>>>>>

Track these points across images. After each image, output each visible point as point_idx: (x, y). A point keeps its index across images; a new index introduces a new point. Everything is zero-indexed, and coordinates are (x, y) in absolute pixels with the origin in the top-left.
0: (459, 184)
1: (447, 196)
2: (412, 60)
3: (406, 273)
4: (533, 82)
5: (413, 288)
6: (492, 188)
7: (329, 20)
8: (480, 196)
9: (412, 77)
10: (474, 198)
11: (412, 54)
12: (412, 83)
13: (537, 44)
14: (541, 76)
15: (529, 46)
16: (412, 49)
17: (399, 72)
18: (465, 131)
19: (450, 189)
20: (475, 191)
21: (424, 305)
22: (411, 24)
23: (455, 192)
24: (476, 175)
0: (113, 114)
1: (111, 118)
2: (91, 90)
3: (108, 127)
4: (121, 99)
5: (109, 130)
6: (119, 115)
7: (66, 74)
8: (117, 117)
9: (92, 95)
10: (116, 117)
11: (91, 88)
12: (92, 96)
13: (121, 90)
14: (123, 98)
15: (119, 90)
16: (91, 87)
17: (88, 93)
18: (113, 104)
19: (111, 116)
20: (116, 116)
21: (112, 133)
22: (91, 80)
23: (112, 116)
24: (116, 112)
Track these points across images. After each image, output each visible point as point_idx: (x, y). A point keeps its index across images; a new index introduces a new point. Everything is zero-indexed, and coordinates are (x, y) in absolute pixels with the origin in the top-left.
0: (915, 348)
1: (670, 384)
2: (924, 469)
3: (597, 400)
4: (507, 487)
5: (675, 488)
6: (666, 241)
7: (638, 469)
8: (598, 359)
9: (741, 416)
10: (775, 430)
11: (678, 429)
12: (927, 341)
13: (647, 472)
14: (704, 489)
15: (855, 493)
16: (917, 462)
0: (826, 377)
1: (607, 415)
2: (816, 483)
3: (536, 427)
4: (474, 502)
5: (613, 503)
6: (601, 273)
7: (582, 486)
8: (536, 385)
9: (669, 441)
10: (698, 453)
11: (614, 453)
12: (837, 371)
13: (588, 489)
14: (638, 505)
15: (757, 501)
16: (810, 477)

<<<<<

> [About this exercise]:
Copy out the data above, from its first line up to and including the line containing "24: (116, 112)".

> [Written answer]:
Track these points across images. After each image, output each visible point as point_idx: (x, y). A point keeps its index across images; a new index introduces a new point. Everything is zero-indexed, and coordinates are (x, y) in absolute pixels with the origin in the top-left.
0: (459, 184)
1: (447, 196)
2: (412, 60)
3: (406, 273)
4: (533, 82)
5: (413, 288)
6: (492, 188)
7: (329, 20)
8: (480, 196)
9: (412, 77)
10: (474, 198)
11: (412, 54)
12: (412, 83)
13: (537, 44)
14: (541, 76)
15: (529, 46)
16: (412, 49)
17: (399, 72)
18: (465, 131)
19: (450, 189)
20: (475, 191)
21: (424, 305)
22: (411, 24)
23: (455, 192)
24: (476, 175)
0: (113, 114)
1: (111, 118)
2: (91, 90)
3: (108, 127)
4: (121, 99)
5: (109, 130)
6: (119, 115)
7: (66, 74)
8: (117, 117)
9: (92, 95)
10: (116, 117)
11: (91, 88)
12: (92, 96)
13: (121, 90)
14: (123, 98)
15: (119, 90)
16: (91, 87)
17: (88, 93)
18: (113, 104)
19: (111, 116)
20: (116, 116)
21: (112, 133)
22: (91, 80)
23: (112, 116)
24: (116, 112)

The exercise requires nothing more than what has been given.